Now you guys aren't forgetting that the threads on the Z41 are anodized and not conductive right? The only conductive parts are the bare metal exposed ring that touches the back edge of the host tube and the central spring to touch the battery. When the tailcap button is pushed forward it allows the recessed metal ring to touch the very edge of the host tube. Most other "clicky" type switches have no anodization on the threads of the tail cap so they have a lot more contact surface area. Using a bored out tube to hold 18650's I have found makes for barely minimal contact to that ring. I had some Solarforce hosts that took 18650 batteries that either made only intermittent contact or none at all and could not use the Z41 tailswitch because of that. I had some of the older style Solarforce hosts that still only take the 17mm max width batteries and it works fine.

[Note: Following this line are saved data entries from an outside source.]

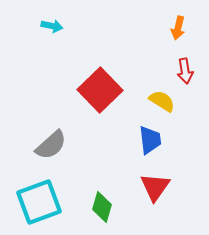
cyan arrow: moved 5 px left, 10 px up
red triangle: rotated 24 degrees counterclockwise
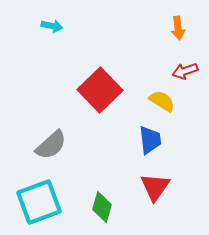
orange arrow: rotated 20 degrees counterclockwise
red arrow: rotated 80 degrees clockwise
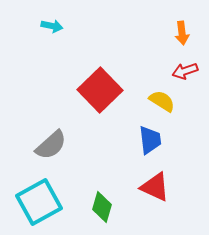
orange arrow: moved 4 px right, 5 px down
red triangle: rotated 40 degrees counterclockwise
cyan square: rotated 9 degrees counterclockwise
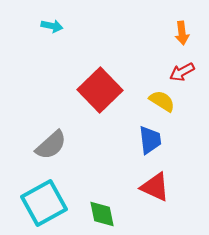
red arrow: moved 3 px left, 1 px down; rotated 10 degrees counterclockwise
cyan square: moved 5 px right, 1 px down
green diamond: moved 7 px down; rotated 28 degrees counterclockwise
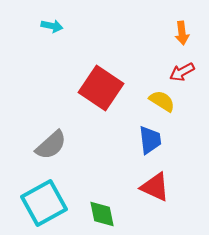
red square: moved 1 px right, 2 px up; rotated 12 degrees counterclockwise
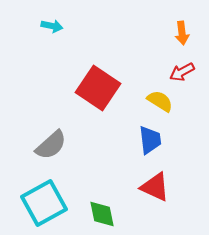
red square: moved 3 px left
yellow semicircle: moved 2 px left
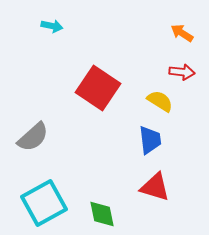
orange arrow: rotated 130 degrees clockwise
red arrow: rotated 145 degrees counterclockwise
gray semicircle: moved 18 px left, 8 px up
red triangle: rotated 8 degrees counterclockwise
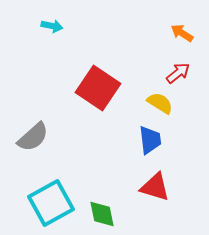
red arrow: moved 4 px left, 1 px down; rotated 45 degrees counterclockwise
yellow semicircle: moved 2 px down
cyan square: moved 7 px right
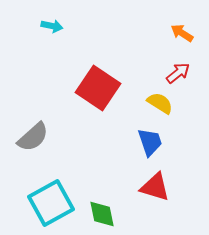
blue trapezoid: moved 2 px down; rotated 12 degrees counterclockwise
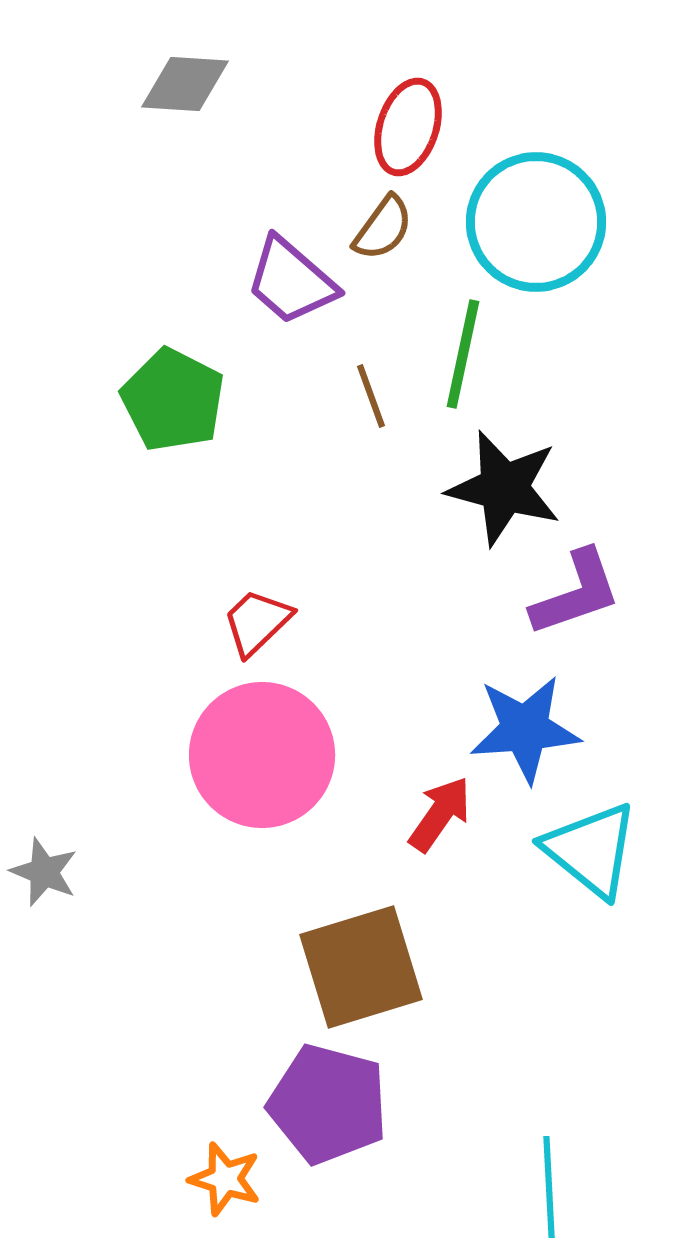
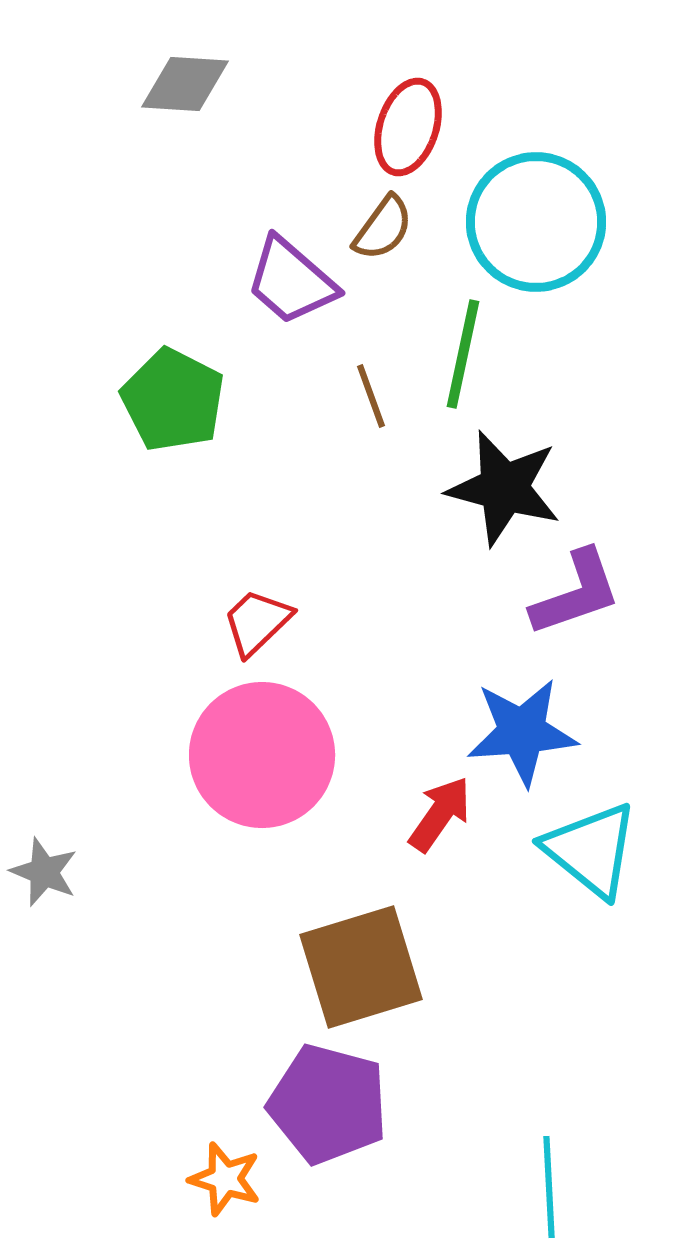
blue star: moved 3 px left, 3 px down
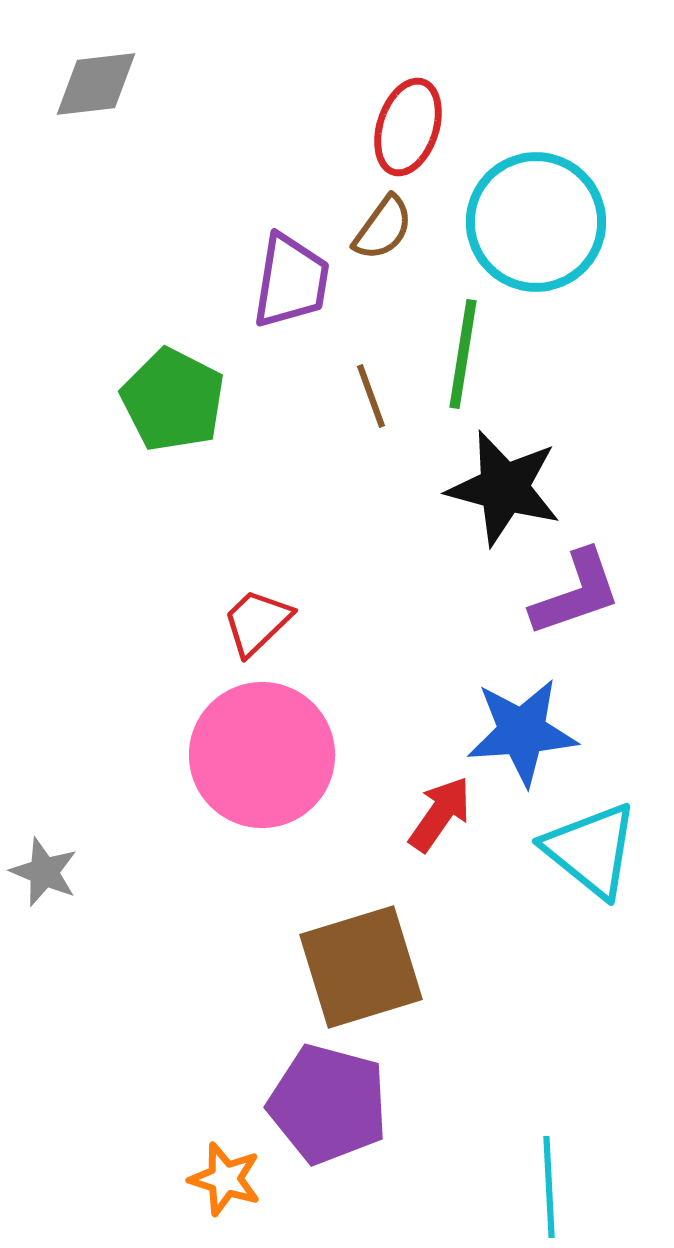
gray diamond: moved 89 px left; rotated 10 degrees counterclockwise
purple trapezoid: rotated 122 degrees counterclockwise
green line: rotated 3 degrees counterclockwise
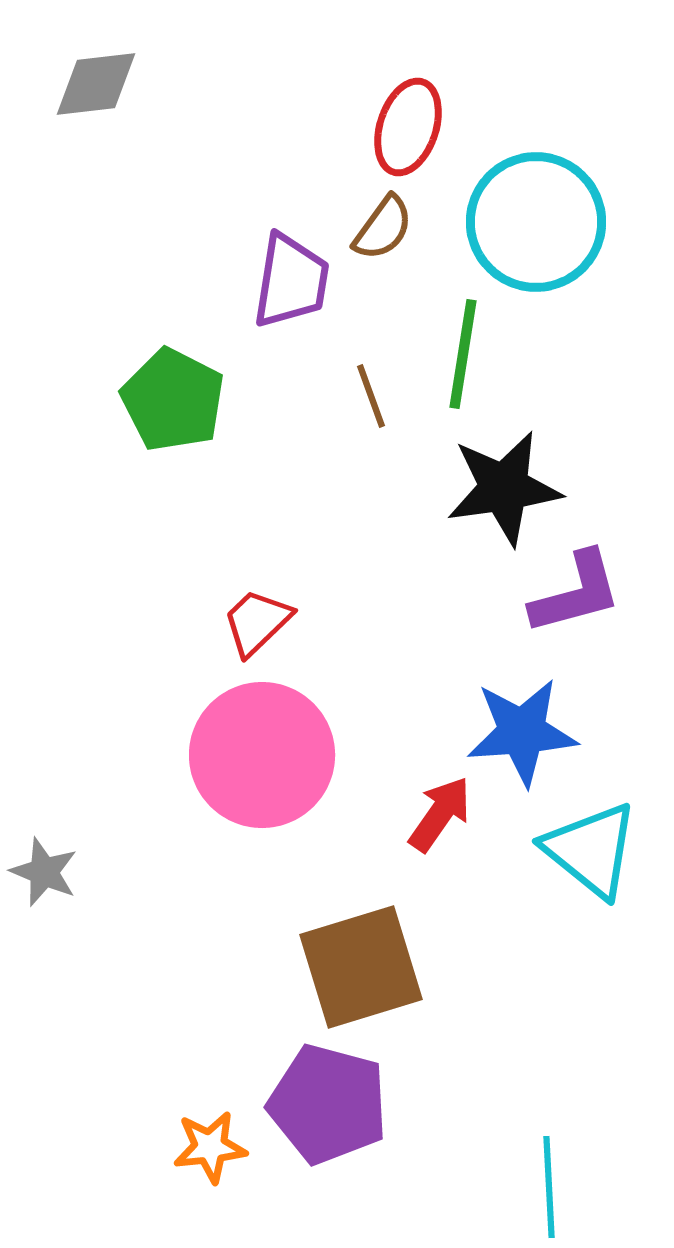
black star: rotated 23 degrees counterclockwise
purple L-shape: rotated 4 degrees clockwise
orange star: moved 15 px left, 32 px up; rotated 24 degrees counterclockwise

You may be getting higher resistance and less output simply because you have reduced your contact area significantly to bored out tubes that take the 18650 batteries.

I found my Z41 tailcap and will try to remember to take it to work tomorrow to measure it (again). I know I did this a long time ago and its resistance was insignificantly small.
 
Using a bored out tube to hold 18650's I have found makes for barely minimal contact to that ring. I had some Solarforce hosts that took 18650 batteries that either made only intermittent contact or none at all and could not use the Z41 tailswitch because of that. I had some of the older style Solarforce hosts that still only take the 17mm max width batteries and it works fine. You may be getting higher resistance and less output simply because you have reduced your contact area significantly to bored out tubes that take the 18650 batteries.

That is exactly the possibility I was curious about when I wrote in post 13: "Is your Z2 bored to accept 18650? I wonder if/how that affects the contact area between the aluminum piston in the Z41 and the flashlight body."

You described the possible scenario I hinted at much better. Thanks!
 
Hello guys,

I would like to clear up a few things here.

First, to answer the OP, yes, you can use a Z41 to add resistance to a light that may be on the edge of insta-flash. Exactly how much resistance it adds, I do not know.
The higher current that you are dealing with, the more of a difference resistance in the circuit makes.

Second, A bored out Surefire tube does not have a smaller surface area for the Z41 to contact. Take a look at an un-bored light. The nicely machined section at the end of the tube, plus the tiny chamfer on the ID of the tube add up almost exactly to the diameter that the 18650 lights are bored to.

Third, The resistance problem with the Z41 lies in the long thin spring.


I have some "ZERO RESISTANCE" Z41 mods coming out for you guys in about a week.
These parts will allow you to run as much current as you like through the tail with no measurable losses.